HOVLs:Their two conflicted masters
HOVLs:Their two conflicted masters
Originally published in issue 32 of Tollroads Newsletter, which came out in Oct 1998.
Page:11
Subjects:HOVLs FTA vs FHWA
Facilities:Katy I-10
Agencies:Houston Metro
Locations:Houston TX
High Occupancy Vehicle Lanes (HOVLs) may all look and seem much the same, but actually they come from competing shops. It seems that out there where the rubber hits the pavement there are HOVL/FHWA and HOVL/FTA .
On a HOVL/FHWA, which is a carpool lane funded by the Federal Highway Admin the US government welcomes experimentation with the free market. Not only welcomes it but will give you a slot under the Value Pricing program and will help fund your introduction of single occupant vehicles (SOVs) for a fee. And the more innovative you are in pricing the SOVs the more likely you are to earn federal permits and fed-$s.
But if you own a HOVL/FTA, an apparently identical carpool lane, then the US government in the form of the Federal Transit Admin is liable to say We financed that thing for transit and while carpools might be a kind of transit, no way is a SOV transit, so Faahhhh Geddit to any proposal for toll buy-in of SOVs.
This seems to be what is happening to Houstons Metro. That agency was unfortunate enough to fund its HOVLs under the FTA, which feels it cannot allow anything it funds to have those dread SOVs on its turf.
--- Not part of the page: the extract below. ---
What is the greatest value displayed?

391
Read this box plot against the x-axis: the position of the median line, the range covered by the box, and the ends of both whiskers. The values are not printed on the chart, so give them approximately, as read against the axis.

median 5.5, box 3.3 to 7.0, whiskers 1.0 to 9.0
Houston Metro has been conducting a toll buy-in program called QuickRide for HOV2s (see TRnl#27 May 98 p12) in its 21km single lane reversible on the Katy I-10 out west of the downtown. With HOV2-free the lane got clogged, but when the occupancy requirement for the HOVL was raised in 1988 to HOV3 during 75mins of the peak the facility ran about half empty. It currently runs about 700 HOV3 vehs/hr.
QuickRide
Houston Metro has been trying to get more utilization out of the lane by letting some of the HOV2s back in for a toll $2.00/trip. But this QuickRide program under which HOV2s register, establish an account and use a transponder to pay the toll has had rather few takers about 150/day or a fifth of what it could easily accomodate without clogging the lane. Metro could try for more HOV2s at a lower toll, but to increase the number sufficiently might need an absurdly low toll, hardly worth collecting. So they have been wondering about opening the lane to SOVs for a toll.
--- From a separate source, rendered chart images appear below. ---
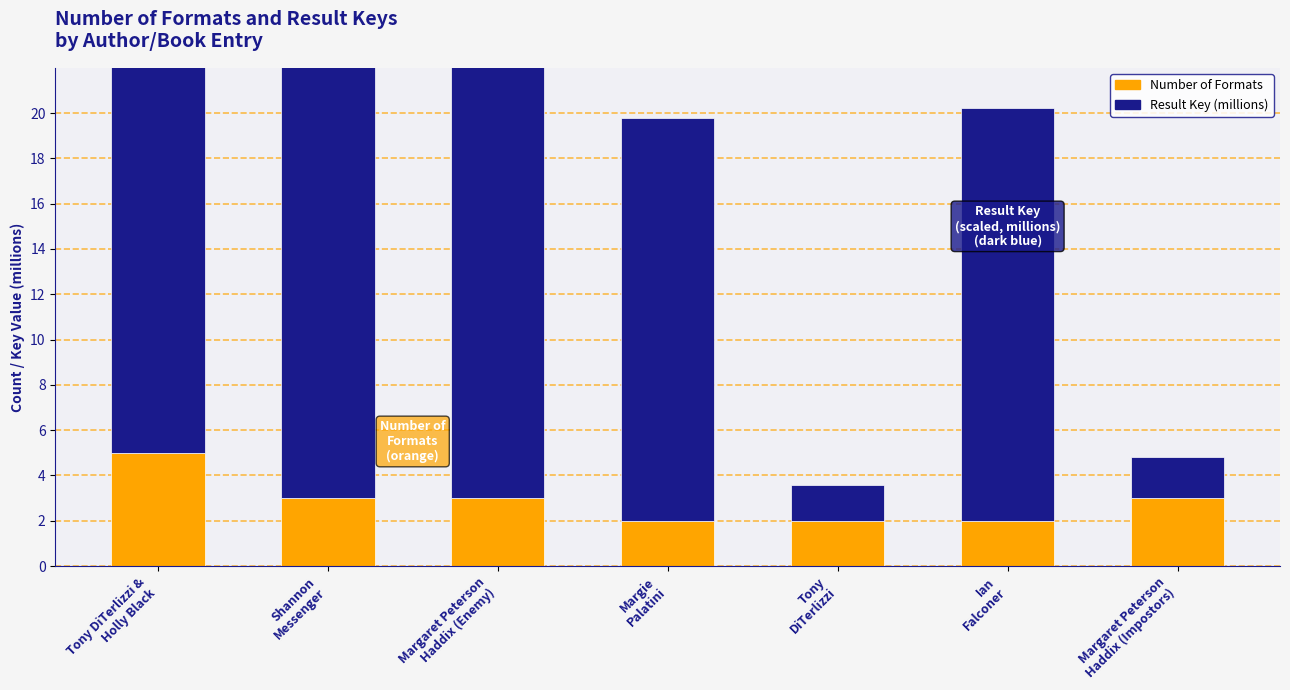

What is the label of the 1st bar from the right?

Margaret Peterson
Haddix (Impostors)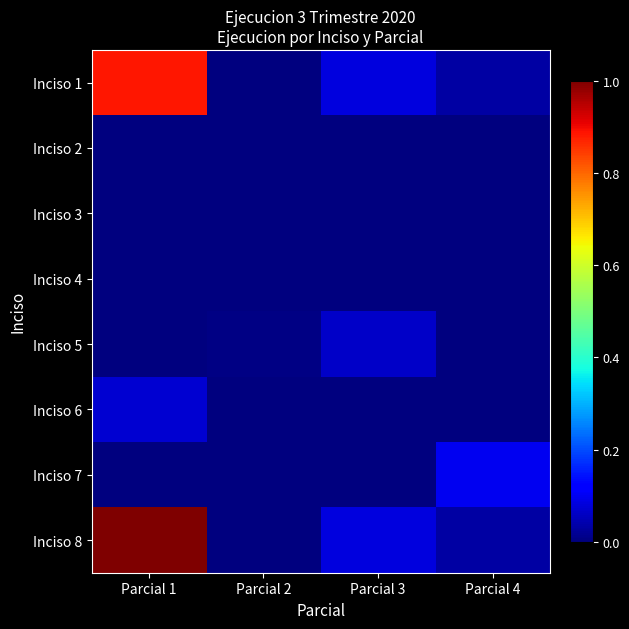

Between Parcial 1 and Parcial 4, which series saw the biggest shift?

Inciso 8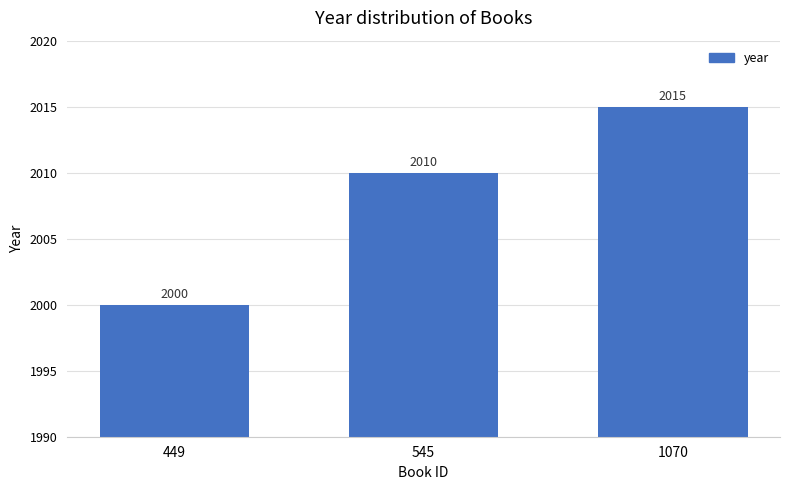

How many data points does each series have?

3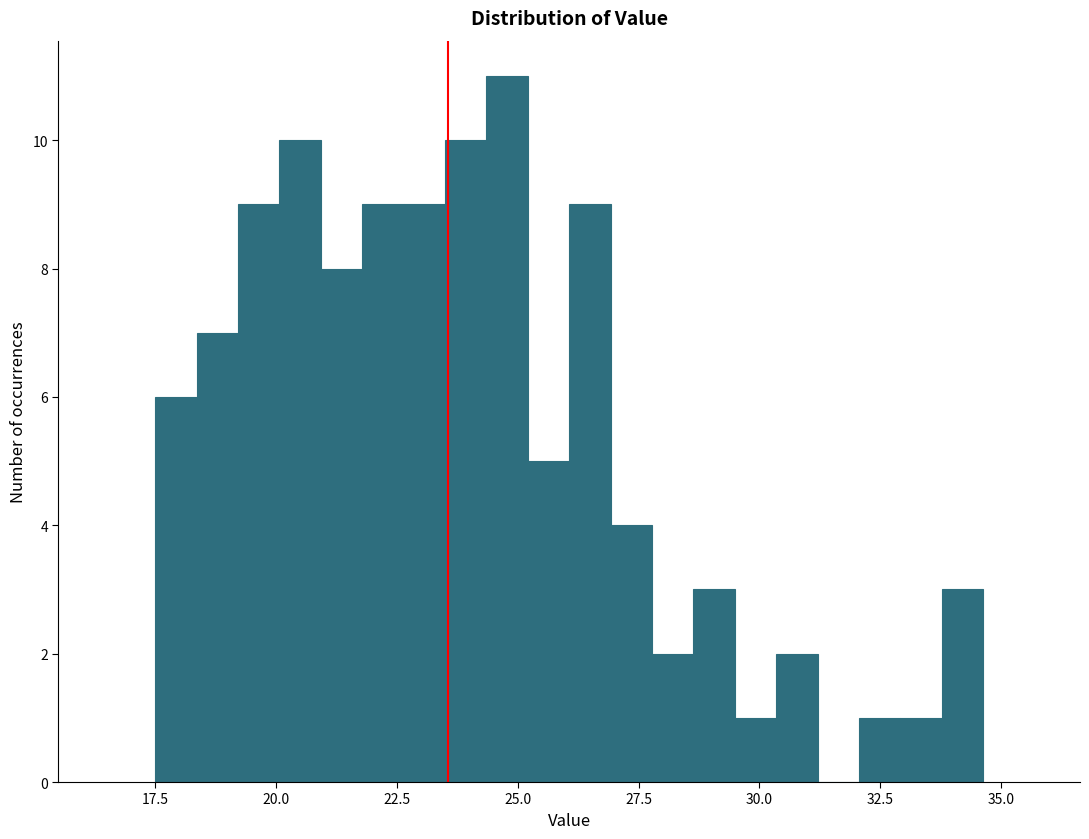

Around what value on the x-axis is the tallest bar? Give the approximate position of its centre, as read against the axis.

25.0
The Katy lane is a HOVL/FTA so project manager Loyd Smith has a formal letter in with the FTA asking them to clarify whether the agency objects to variable pricing for SOVs on their HOVL. Smith isnt sure if his board wants to dabble in SOVs but so far he has been unable to get a clear ruling from the US govt on whether it is even an option he can suggest, because of the FTA/FHWA split over HOVL policy.
Which reminds us of Pittsburgh, which has a couple of splendid busways roads for the exclusive use of buses. Not just for the use of buses but for the exclusive use of PA Transit buses, it seems.
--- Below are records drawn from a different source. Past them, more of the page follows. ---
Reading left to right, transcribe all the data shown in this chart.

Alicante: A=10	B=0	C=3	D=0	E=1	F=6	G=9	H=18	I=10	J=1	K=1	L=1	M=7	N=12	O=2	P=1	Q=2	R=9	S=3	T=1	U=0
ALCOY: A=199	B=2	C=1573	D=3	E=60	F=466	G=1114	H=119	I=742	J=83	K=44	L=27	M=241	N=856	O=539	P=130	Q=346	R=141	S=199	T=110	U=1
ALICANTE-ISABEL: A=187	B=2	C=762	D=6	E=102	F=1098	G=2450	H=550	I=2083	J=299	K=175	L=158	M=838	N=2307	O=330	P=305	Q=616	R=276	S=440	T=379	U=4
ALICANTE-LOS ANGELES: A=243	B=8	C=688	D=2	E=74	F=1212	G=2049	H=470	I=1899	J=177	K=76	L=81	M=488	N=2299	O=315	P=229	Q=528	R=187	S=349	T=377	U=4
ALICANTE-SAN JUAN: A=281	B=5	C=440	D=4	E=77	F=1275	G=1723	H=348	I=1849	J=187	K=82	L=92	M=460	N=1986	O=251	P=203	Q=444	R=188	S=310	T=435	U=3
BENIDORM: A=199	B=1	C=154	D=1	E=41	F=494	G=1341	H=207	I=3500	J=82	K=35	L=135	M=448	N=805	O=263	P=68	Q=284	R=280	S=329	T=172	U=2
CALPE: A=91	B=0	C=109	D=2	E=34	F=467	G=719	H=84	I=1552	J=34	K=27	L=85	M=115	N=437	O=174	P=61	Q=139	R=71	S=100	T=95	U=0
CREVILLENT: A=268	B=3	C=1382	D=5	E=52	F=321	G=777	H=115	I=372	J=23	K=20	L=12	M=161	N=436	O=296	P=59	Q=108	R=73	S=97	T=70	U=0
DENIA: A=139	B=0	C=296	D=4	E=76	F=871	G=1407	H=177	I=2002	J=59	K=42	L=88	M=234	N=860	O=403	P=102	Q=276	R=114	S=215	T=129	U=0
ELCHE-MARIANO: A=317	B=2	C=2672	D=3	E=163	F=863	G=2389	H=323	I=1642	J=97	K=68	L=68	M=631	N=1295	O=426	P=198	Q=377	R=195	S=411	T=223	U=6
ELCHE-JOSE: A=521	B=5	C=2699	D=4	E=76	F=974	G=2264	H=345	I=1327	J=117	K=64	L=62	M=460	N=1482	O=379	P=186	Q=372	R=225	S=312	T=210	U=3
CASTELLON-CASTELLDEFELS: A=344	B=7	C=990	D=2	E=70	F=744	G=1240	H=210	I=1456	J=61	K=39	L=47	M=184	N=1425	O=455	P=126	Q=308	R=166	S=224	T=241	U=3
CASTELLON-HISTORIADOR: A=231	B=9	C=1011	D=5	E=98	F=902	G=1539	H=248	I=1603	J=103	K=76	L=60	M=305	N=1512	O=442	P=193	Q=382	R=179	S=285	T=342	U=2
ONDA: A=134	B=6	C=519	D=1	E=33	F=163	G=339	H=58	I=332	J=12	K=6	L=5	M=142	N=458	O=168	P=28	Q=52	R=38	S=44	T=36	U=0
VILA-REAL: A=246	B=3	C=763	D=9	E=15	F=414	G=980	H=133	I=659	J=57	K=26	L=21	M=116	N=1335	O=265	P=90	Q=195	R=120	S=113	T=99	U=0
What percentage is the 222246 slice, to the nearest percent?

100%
We were naive enough to ask the official spokesman at PAT whether theyd considered opening the busway up to vans and carpools or cars for a fee. We heard her drawing in her breath as if wed uttered an awful obscenity, and she responded icily: They are OURS. They are for OUR buses. Then she added as if the question came from the mouth of a total moron: We havent heard any suggestion like that.
Which is why Pittsburghs busways are quite a hazard for hobos. The PAT buses are so far and few between that a guy could easily watch the road awhile, say for 15mins, see nothing rolling, think it was a closed off and good for a snooze on a sunny day, and fall into a deep sleep on the pavement before a PAT bus finally came tooling along. (Contact Loyd Smith, Houston Metro 713 739 3870)
Comment: In Australia and New Zealand they have introduced the revolutionary idea that publicly financed infrastructure belongs to the public, rather than to protected state fiefdoms like PA Transit, and require that it be regularly put out to bid to see who can use it most productively. Or they have to sell it off to the highest bidder.